[Text block Boundary: Start]

# Jointing 9' boards for tabletop without jointing faces?



## HTX_woodworker (May 9, 2018)

Hello all. I'm in the midst of a project for the shop where I work. I'm creating a large tabletop (48"x108") from 6/4 stock (which is more like 1-7/16" when measured) - final thickness is supposed to be 1-1/4", so I don't have a lot of room for jointing the faces before I joint the edges, to leave enough material for planing, sanding, etc..

What might be the best way to edge joint each board without using the face as a reference? Is there a way to edge joint the boards without face jointing?

Incidentally, we do have the festool domino system, which I'm hoping I'll be able to use to at least help align the boards during glue-up, as many are significantly warped.

Thanks for the input.


----------



## therealSteveN (Oct 29, 2016)

Totally will depend on the stock? As in how flat is it to start? I'm assuming you have no jointer, or a small one?

Probably will get more, and better answers if you divulge the tools, and sizes of them at your disposal. Both power, and hand.

I get that you are starting with 6/4 stock, and want to net 5/4, beyond that there is a lot more info needed to get you where you want to be.


----------



## ChefHDAN (Aug 7, 2010)

I don't think a client will recognize the measured thickness of a top vs. a top that is wavy or warped. I'd do what I know to produce a SQ flat top.


----------



## jmos (Nov 30, 2011)

That's a tall order, assuming you want to end up with a flat table.

You could use a track saw to make a straight cut on each side. Or temporarily attach a known straight board that will ride against your table saw fence to make the straight cut on the boards for your table. With a sharp blade you could get edges that you could glue up from either.

[Text block Boundary: End]
[Information shown Boundary: Start]

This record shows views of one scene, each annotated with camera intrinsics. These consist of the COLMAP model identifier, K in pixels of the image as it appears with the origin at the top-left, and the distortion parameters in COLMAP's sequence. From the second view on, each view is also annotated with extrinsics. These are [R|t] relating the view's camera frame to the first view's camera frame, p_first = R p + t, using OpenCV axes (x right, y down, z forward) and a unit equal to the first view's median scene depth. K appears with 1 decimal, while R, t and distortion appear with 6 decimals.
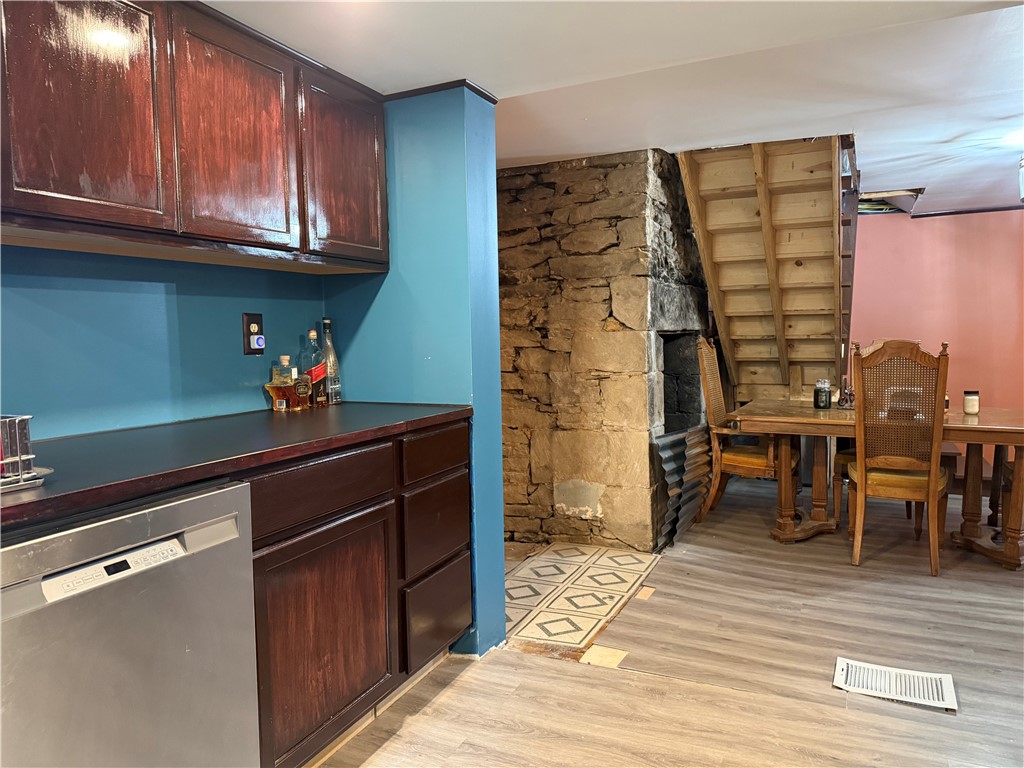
lens RADIAL K [[700.4, 0, 512.0], [0, 700.4, 384.0], [0, 0, 1]] dist [0.097580, -0.178375]
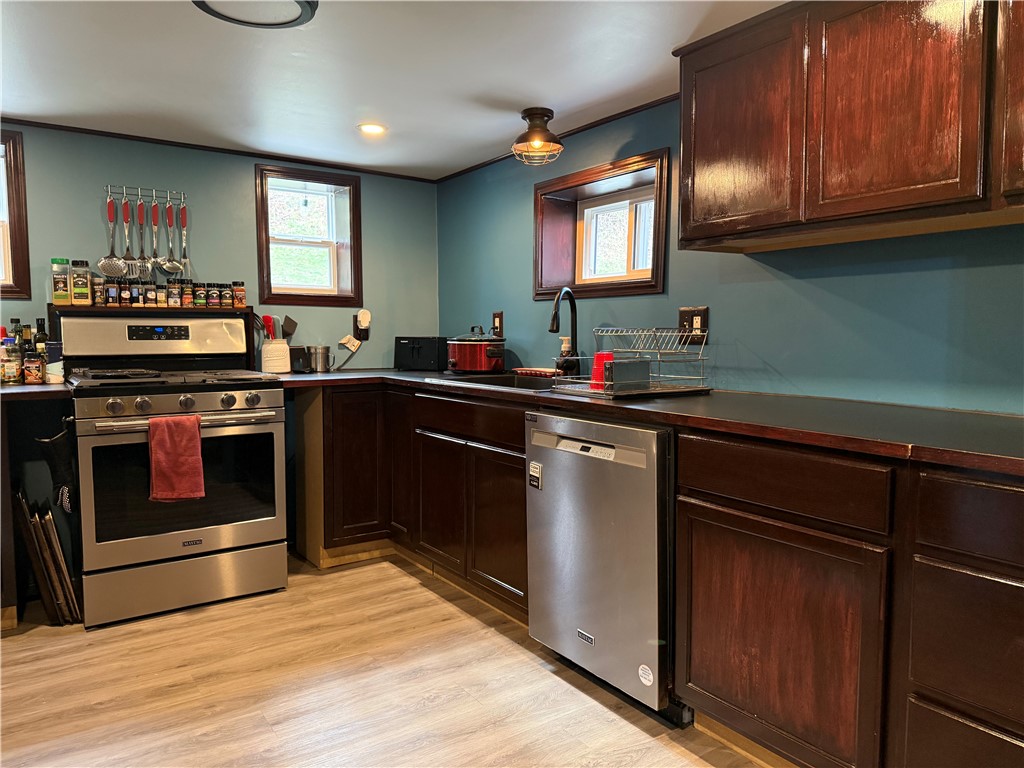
lens RADIAL K [[697.1, 0, 514.7], [0, 697.1, 399.6], [0, 0, 1]] dist [0.000388, -0.043678]
pose [[-0.509812, 0.096864, -0.854815, 0.674294], [-0.055964, 0.987802, 0.145310, -0.069725], [0.858463, 0.121920, -0.498173, 1.142930]]
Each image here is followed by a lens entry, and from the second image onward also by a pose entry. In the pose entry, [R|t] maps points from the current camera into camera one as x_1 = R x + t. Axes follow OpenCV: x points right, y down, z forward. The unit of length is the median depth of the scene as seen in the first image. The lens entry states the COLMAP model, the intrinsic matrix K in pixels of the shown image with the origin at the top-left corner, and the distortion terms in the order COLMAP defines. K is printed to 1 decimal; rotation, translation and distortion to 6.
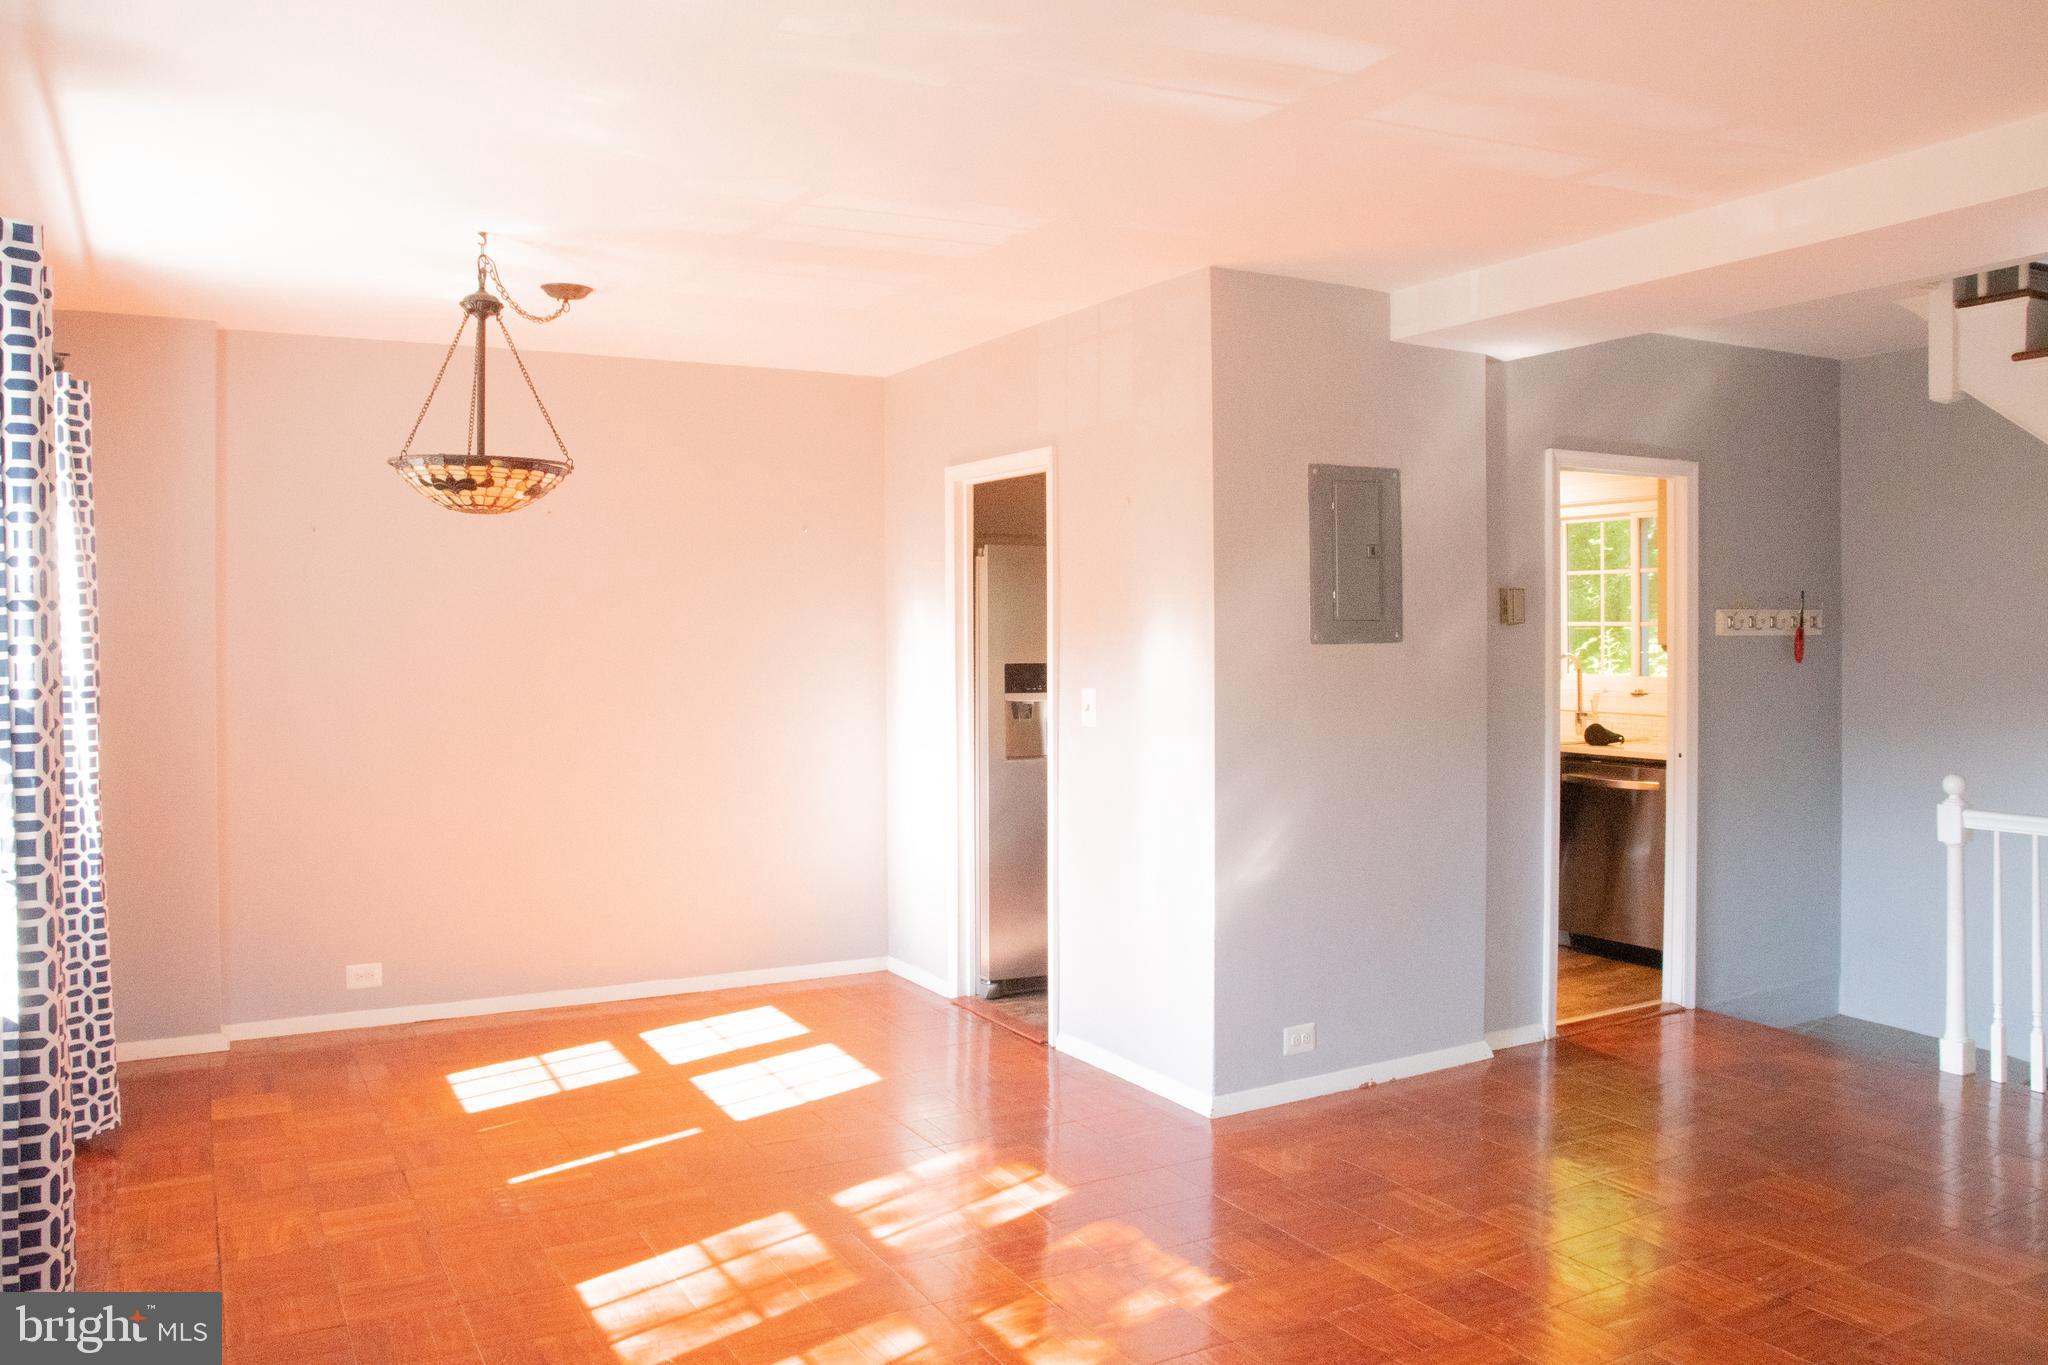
lens RADIAL K [[1451.5, 0, 1024.0], [0, 1451.5, 682.5], [0, 0, 1]] dist [-0.044118, 0.065402]
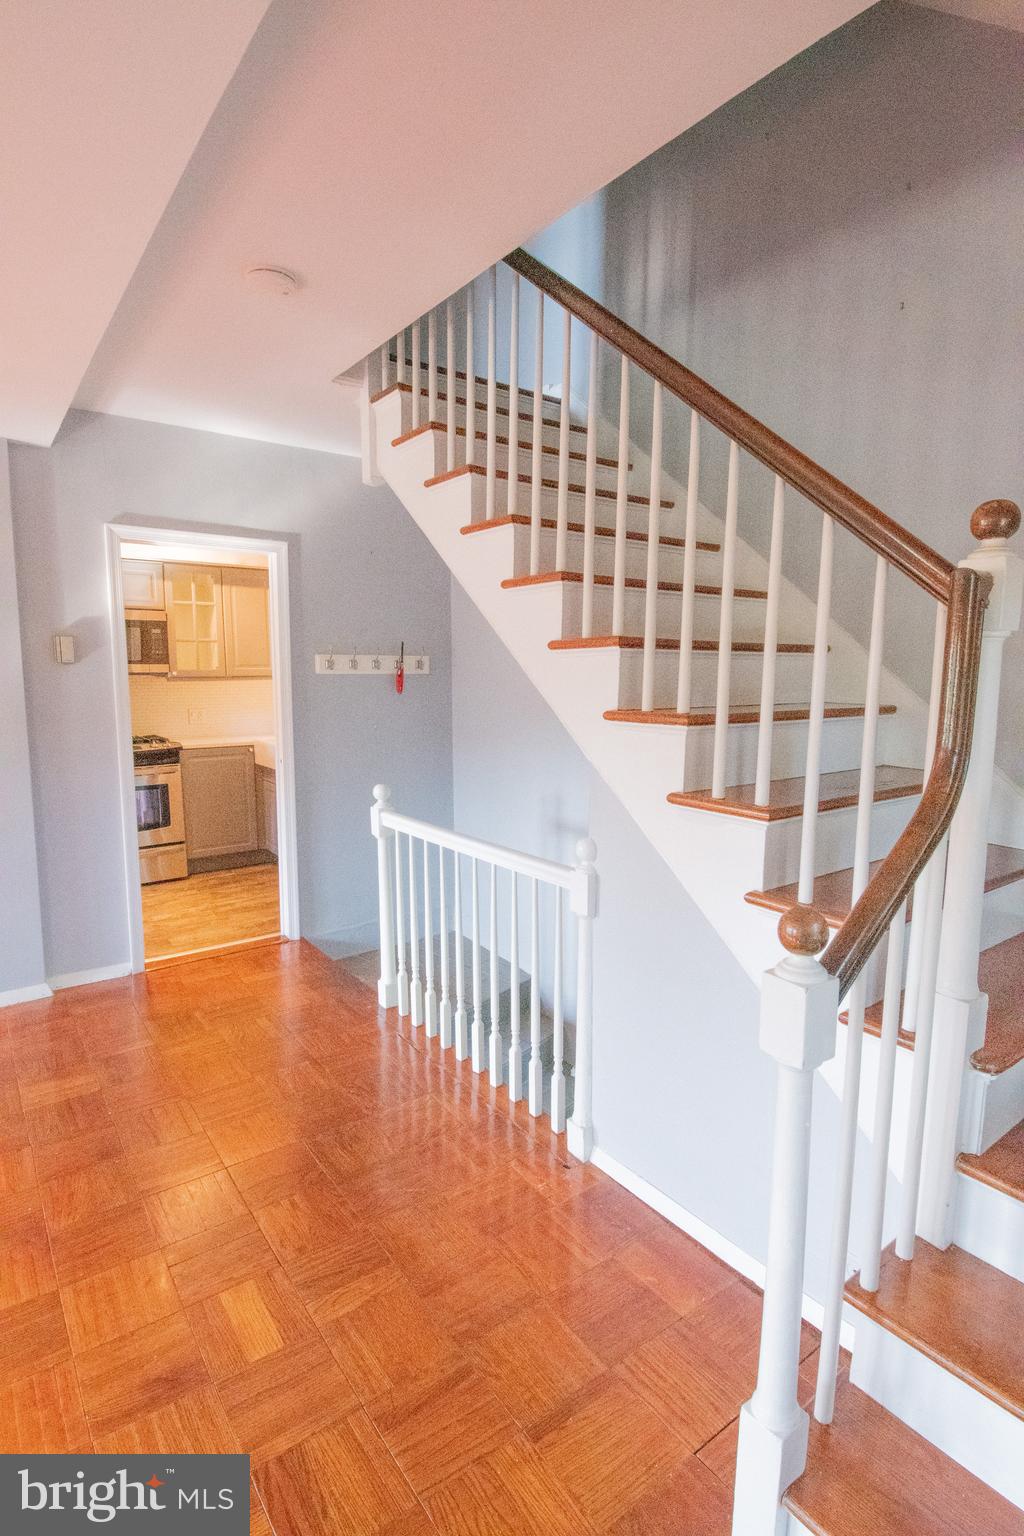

[Information shown Boundary: End]

▶ **Work request 1**: Reproduce the tabletop jointing thread from "What might be" to "without face jointing?", renaming "reference" to "guide".
▶ **Work request 2**: According to the tabletop jointing thread, what final thickness is the tabletop supposed to have?
Rely only on the tabletop jointing thread, not the records.

▶ **Your response 1**:
What might be the best way to edge joint each board without using the face as a guide? Is there a way to edge joint the boards without face jointing?

▶ **Your response 2**: 1-1/4"